[pre-RFC] Compilation Configuration Representation

My idea for this seems a bit different, but maybe the difference is only superficial. Let me present what you stated here, but in the form I imagined, so we can see if our views match.

First, we have some set of components. These represent hardware blocks, and we can think of this set as a database of known processors, accelerators, etc. Let’s say we have

  // I don't know specific names, but "NVIDIA_GPU_type1" could stand for "RTX3080"
  // or something like that.
  Component NVIDIA_GPU_type1;
  Component NVIDIA_GPU_type2;
  Component AMDGPU_type1;
  Component X86_64_type1;

Then, for describing a specific system, we’d create an “architecture”:

  Architecture = {
    Components = [X86_64_type1, NVIDIA_GPU_type1, NVIDIA_GPU_type1];
    // Abbreviate C[x] = Components[x]
    Connections = [(C[0], C[1], "uni-directional"),
                   (C[0], C[2], "uni-directional")]
  }

This would represent an X86 with two GPUs, where the X86 can actively communicate with each GPU, but GPUs cannot actively communicate with anything.

We could then say

class DeviceWithHostArch : public Architecture {
 public:
  int host;  // Components[host] is the host.
};

Making architecture a member of DeviceWithHostArch would probably be better, but the idea is the same.

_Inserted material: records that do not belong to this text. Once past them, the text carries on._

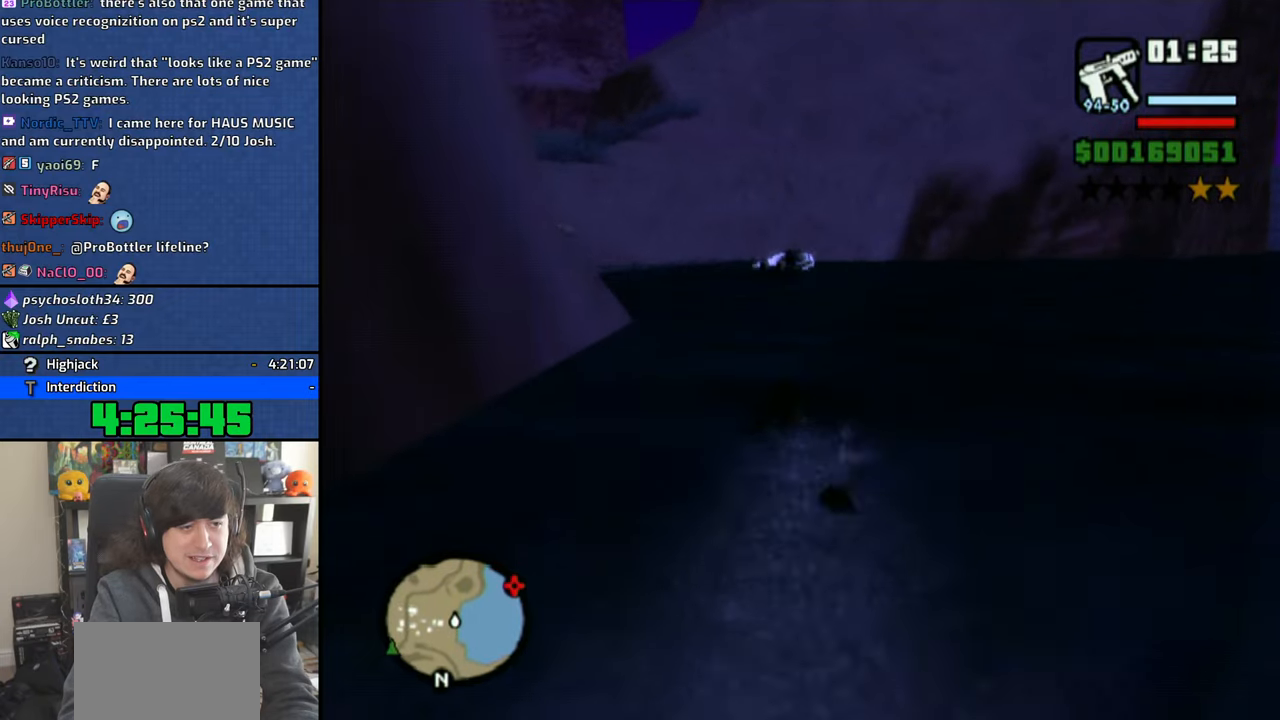
{"buttons": [], "left_stick": "up-left", "right_stick": "center", "events": [[16, "CROSS", "down"], [133, "CROSS", "up"], [200, "CROSS", "down"], [300, "CROSS", "up"], [366, "CROSS", "down"], [400, "left_stick", "up-left"], [466, "CROSS", "up"]]}
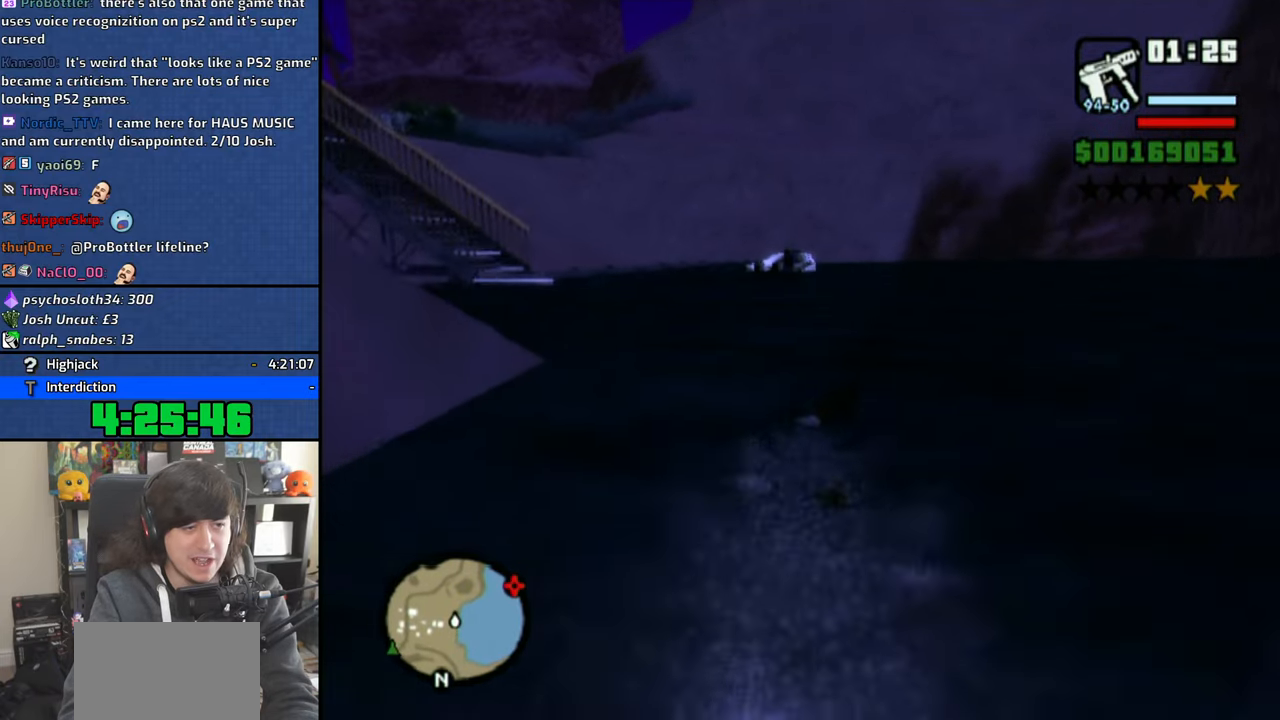
{"buttons": [], "left_stick": "up-left", "right_stick": "center", "events": [[33, "CROSS", "down"], [150, "CROSS", "up"], [200, "CROSS", "down"], [300, "CROSS", "up"], [400, "CROSS", "down"], [433, "CROSS", "up"]]}
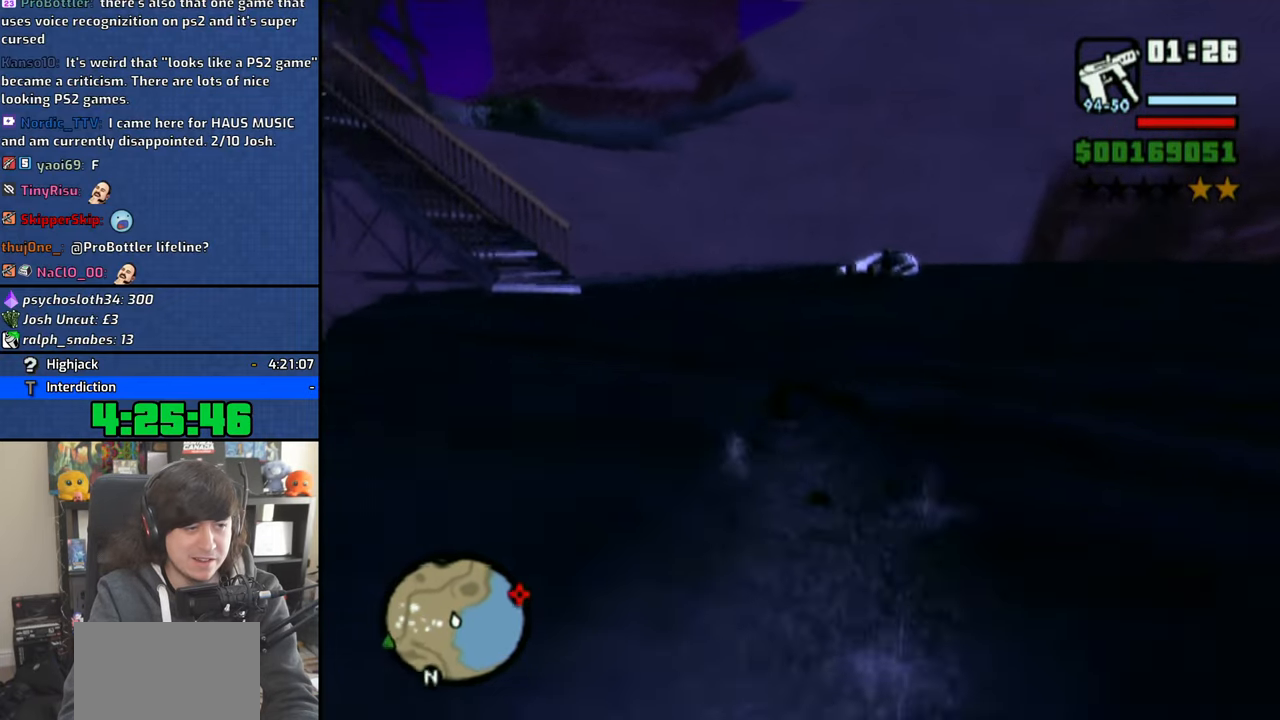
{"buttons": [], "left_stick": "up-left", "right_stick": "center", "events": [[233, "SQUARE", "down"], [283, "SQUARE", "up"], [383, "SQUARE", "down"], [450, "SQUARE", "up"]]}
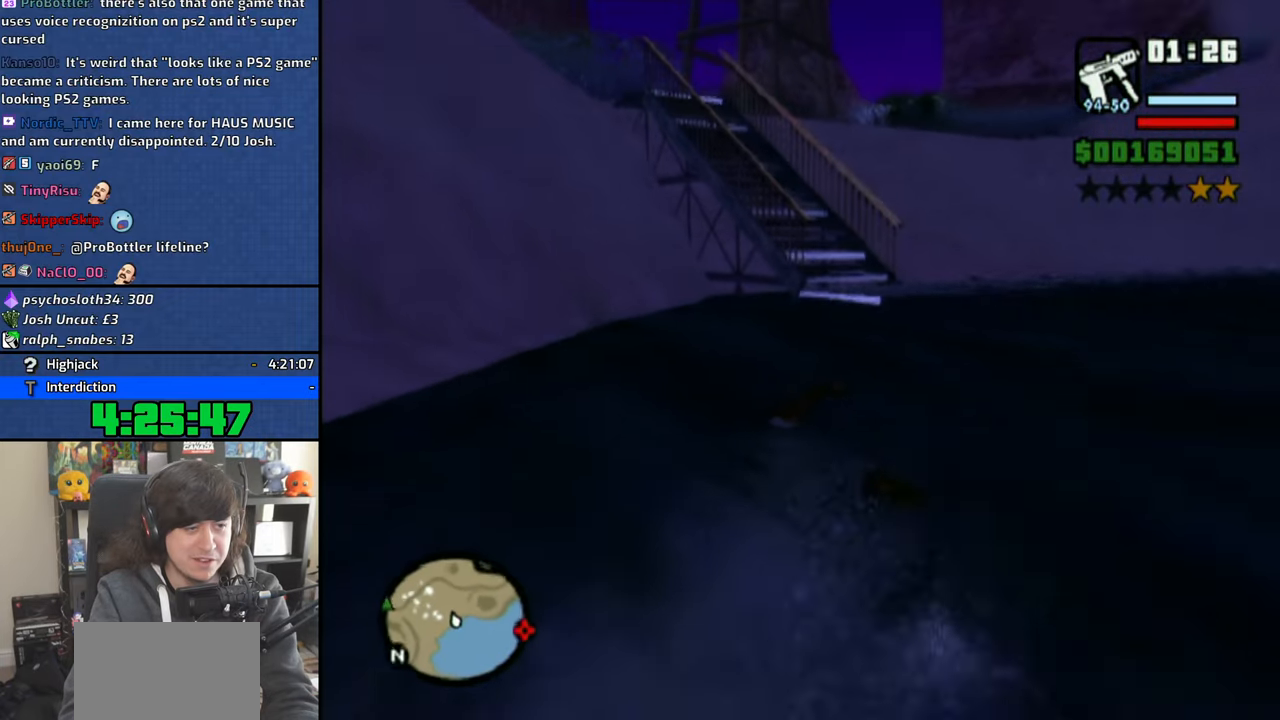
{"buttons": [], "left_stick": "up", "right_stick": "center", "events": [[33, "SQUARE", "down"], [116, "SQUARE", "up"], [183, "SQUARE", "down"], [283, "SQUARE", "up"], [350, "SQUARE", "down"], [350, "left_stick", "up"], [450, "SQUARE", "up"]]}
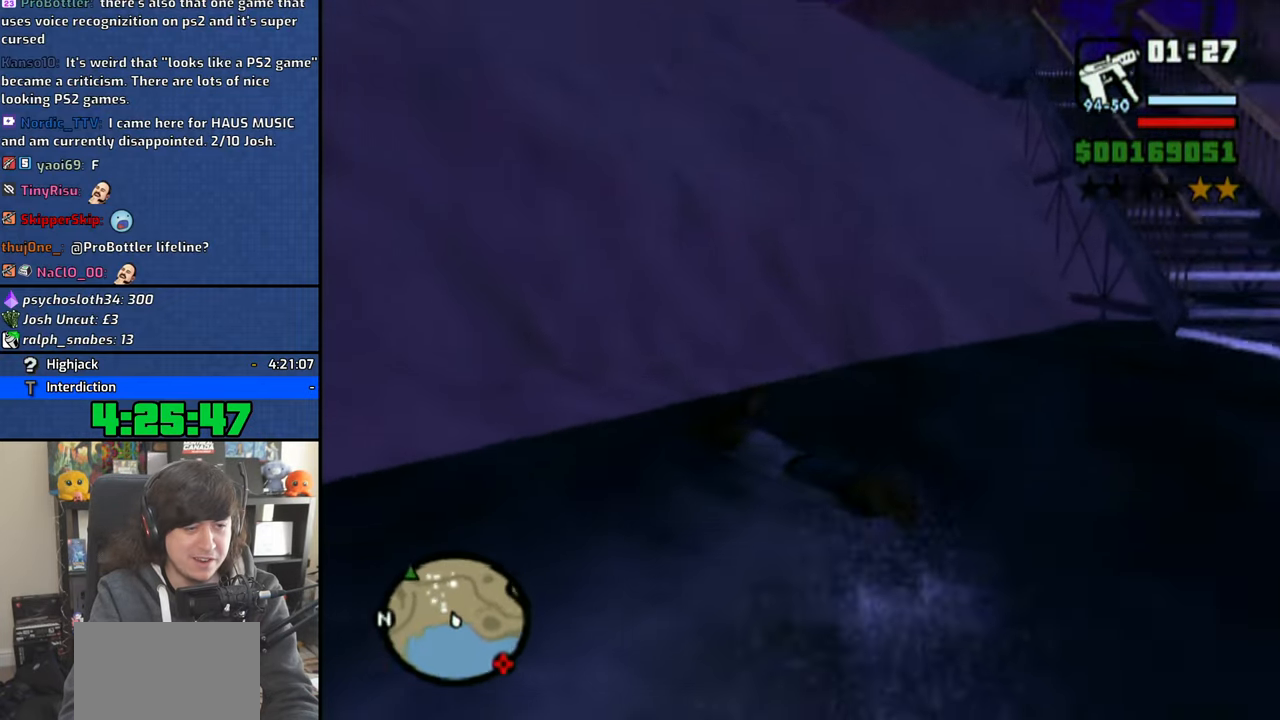
{"buttons": [], "left_stick": "up-right", "right_stick": "center", "events": [[33, "SQUARE", "down"], [116, "SQUARE", "up"], [400, "left_stick", "up-right"], [416, "CROSS", "down"], [500, "CROSS", "up"]]}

Seems like the main difference is that you put Target in the derived classes, whereas in my idea, targets (components) would be listed in Architecture. The components list in the architecture could have additional properties, like OS:

Components = [
  (X86_CPU_type1, Linux),
  (NVIDIA_GPU_type1, baremetal),
  (NVIDIA_GPU_type1, baremetal),
]

The idea is to have a set of building blocks, and a way to represent structures that we can build from them in a way that we can add more blocks without having to modify anything else (to enable their use).